Goldman Sachs Asset Management this week raised just over $15 billion for two secondaries programmes, the bulk of which – $14.2 billion – was for its flagship private equity-focused Vintage IX vehicle.
What’s occupying less of the spotlight is that around $1 billion of its total haul was for the firm’s debut commingled vehicle dedicated to infrastructure secondaries. While the statement disclosing the double fund close did not mention Vintage Infrastructure Partners’ target (and global co-head of secondaries Harold Hope would not comment on this either when speaking with Secondaries Investor this week), we understand the fund set out to raise between $500 million and $700 million.
GSAM’s inaugural haul comes at a time of heightened interest in infrastructure on multiple fronts. Two infrastructure managers have been snapped up in as many weeks, with CVC Capital Partners agreeing to acquire Dutch infra manager DIF Capital Partners and PEI Group owner Bridgepoint agreeing to purchase Energy Capital Partners.

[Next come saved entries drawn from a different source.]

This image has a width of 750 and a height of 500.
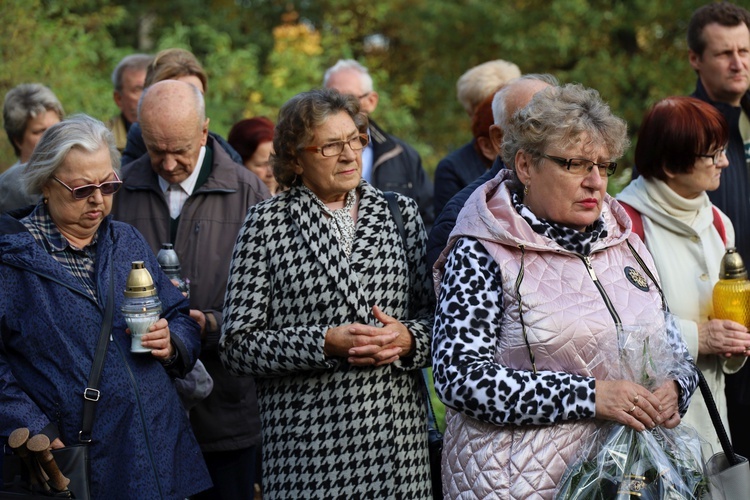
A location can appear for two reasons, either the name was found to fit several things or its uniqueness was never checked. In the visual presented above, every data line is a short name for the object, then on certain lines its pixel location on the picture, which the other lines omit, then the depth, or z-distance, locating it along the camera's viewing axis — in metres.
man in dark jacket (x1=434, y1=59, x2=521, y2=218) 6.04
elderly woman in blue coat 3.69
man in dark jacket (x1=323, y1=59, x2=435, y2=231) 6.80
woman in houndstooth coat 3.79
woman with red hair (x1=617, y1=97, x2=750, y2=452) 4.26
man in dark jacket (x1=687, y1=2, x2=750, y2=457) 4.98
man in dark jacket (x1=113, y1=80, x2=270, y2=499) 4.68
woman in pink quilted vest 3.15
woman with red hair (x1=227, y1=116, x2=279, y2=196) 6.71
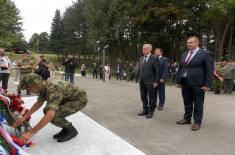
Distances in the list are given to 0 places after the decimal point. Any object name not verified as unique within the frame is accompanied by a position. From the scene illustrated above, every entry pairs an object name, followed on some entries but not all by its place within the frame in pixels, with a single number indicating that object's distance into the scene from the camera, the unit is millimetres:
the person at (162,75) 4718
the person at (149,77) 4172
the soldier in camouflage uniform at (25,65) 6600
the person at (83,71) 19200
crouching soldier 2554
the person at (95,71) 18949
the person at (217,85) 8166
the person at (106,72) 13572
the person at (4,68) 6184
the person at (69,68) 8995
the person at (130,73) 16417
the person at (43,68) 6961
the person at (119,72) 17588
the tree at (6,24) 27489
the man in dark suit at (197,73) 3481
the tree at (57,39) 36356
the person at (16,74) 8292
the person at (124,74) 17631
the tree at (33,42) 55232
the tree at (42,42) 51287
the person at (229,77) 8454
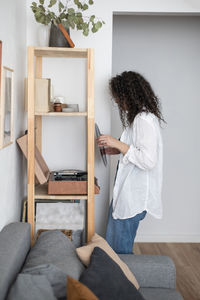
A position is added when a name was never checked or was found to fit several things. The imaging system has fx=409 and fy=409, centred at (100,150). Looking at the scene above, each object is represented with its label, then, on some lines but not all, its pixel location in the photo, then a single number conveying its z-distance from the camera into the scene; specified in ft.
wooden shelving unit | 8.42
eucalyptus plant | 8.93
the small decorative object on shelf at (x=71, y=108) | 8.81
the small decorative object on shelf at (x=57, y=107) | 8.79
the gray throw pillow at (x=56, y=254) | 5.85
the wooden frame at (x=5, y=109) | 6.78
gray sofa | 4.90
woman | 8.43
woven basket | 8.58
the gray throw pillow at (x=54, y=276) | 5.22
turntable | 8.73
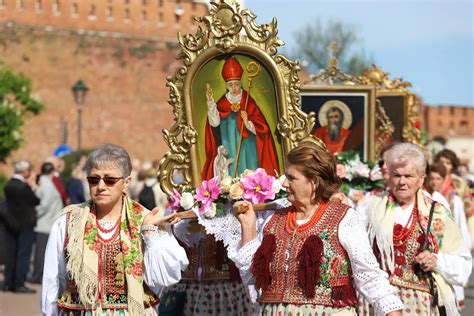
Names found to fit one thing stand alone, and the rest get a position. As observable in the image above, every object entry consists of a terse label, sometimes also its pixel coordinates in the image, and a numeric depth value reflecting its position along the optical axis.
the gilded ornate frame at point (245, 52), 8.77
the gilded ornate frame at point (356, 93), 13.32
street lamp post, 28.88
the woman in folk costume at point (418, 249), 7.82
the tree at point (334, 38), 50.93
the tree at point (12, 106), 34.62
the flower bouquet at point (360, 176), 11.70
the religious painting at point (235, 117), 8.92
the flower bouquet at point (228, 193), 8.34
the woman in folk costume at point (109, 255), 6.73
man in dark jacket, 16.50
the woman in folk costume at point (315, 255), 6.45
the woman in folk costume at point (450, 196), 11.82
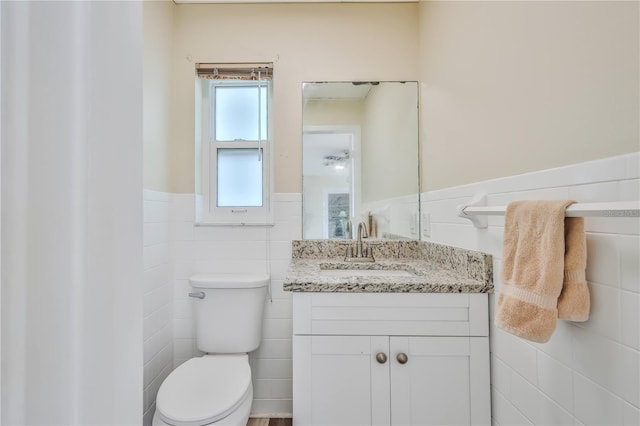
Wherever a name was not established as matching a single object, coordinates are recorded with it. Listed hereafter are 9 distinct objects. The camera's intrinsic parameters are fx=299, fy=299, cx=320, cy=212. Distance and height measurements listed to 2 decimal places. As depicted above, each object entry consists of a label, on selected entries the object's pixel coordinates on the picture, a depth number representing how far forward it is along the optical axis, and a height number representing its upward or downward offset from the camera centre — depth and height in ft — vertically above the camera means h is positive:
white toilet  3.51 -2.24
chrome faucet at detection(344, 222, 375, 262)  5.42 -0.67
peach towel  2.19 -0.46
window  5.80 +1.43
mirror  5.73 +1.12
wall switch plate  5.18 -0.15
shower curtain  0.68 -0.01
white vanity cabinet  3.58 -1.79
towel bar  1.72 +0.04
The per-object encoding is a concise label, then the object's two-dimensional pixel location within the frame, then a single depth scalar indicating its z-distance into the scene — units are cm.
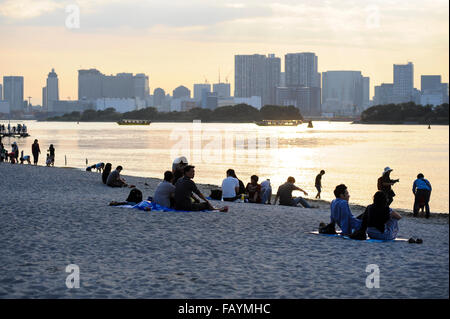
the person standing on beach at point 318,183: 3241
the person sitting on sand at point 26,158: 4688
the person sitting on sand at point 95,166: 3767
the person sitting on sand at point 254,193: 2200
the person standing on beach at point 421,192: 2242
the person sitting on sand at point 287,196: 2192
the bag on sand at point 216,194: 2172
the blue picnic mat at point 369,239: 1327
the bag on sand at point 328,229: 1408
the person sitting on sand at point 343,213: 1369
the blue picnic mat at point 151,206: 1728
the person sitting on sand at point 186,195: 1681
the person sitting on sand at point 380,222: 1306
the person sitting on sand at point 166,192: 1733
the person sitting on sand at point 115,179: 2595
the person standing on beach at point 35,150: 4469
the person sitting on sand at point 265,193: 2234
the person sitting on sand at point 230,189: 2158
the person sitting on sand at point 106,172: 2644
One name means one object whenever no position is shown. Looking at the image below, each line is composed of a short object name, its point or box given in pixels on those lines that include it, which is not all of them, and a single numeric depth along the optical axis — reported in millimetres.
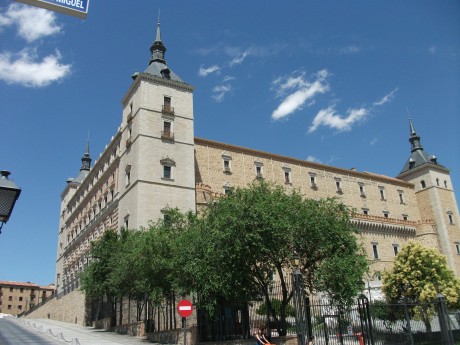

Capital raising for direct infrastructure funds has been going gangbusters, with record fundraising totals recorded over the past two years: $160.5 billion last year and $154.8 billion in 2021, according to data from affiliate title Infrastructure Investor. This year the picture looks less rosy, with first half fundraising plummeting 93 percent to $7.6 billion year-on-year.
Still, institutional investors are underinvested in the asset class: Infrastructure Investor’s H1 2023 Investor Report found that nearly half of all institutional investors were under-allocated to the asset class as of 30 June. That includes 50 percent and 45 percent of all private and public pensions, respectively.
Goldman appears to have benefited from heightened LP interest overall in the asset class, with Hope telling Infrastructure Investor that most LPs who committed to its VIP fund did so via their infrastructure allocations.
Expectations are for a banner year in infra secondaries. David Perrin, a partner at Campbell Lutyens, tells Secondaries Investor his firm predicts as much as $15 billion in deal volume this year – more than double last year’s amount. Driving this is a large increase in LP-led sales – which are expected to grow from around $2.5 billion last year to roughly $7 billion this year – as cash-strapped investors seek capital for re-ups.
Dedicated capital is also expected to increase, with $20 billion to $25 billion in dry powder for the strategy to be raised over the next 18 months, according to Perrin. Three-quarters of the largest dozen secondaries managers already have dedicated capital for infra secondaries, and more managers will add to this mix, he says.
According to Hope, the greater acceptance of the secondaries market among investors is ringing true in infrastructure as well. Ultimately, LPs’ needs for liquidity appears to be the driving force for growth in the strategy – even if they are willing to stomach 20-year illiquidity periods, at least at the outset.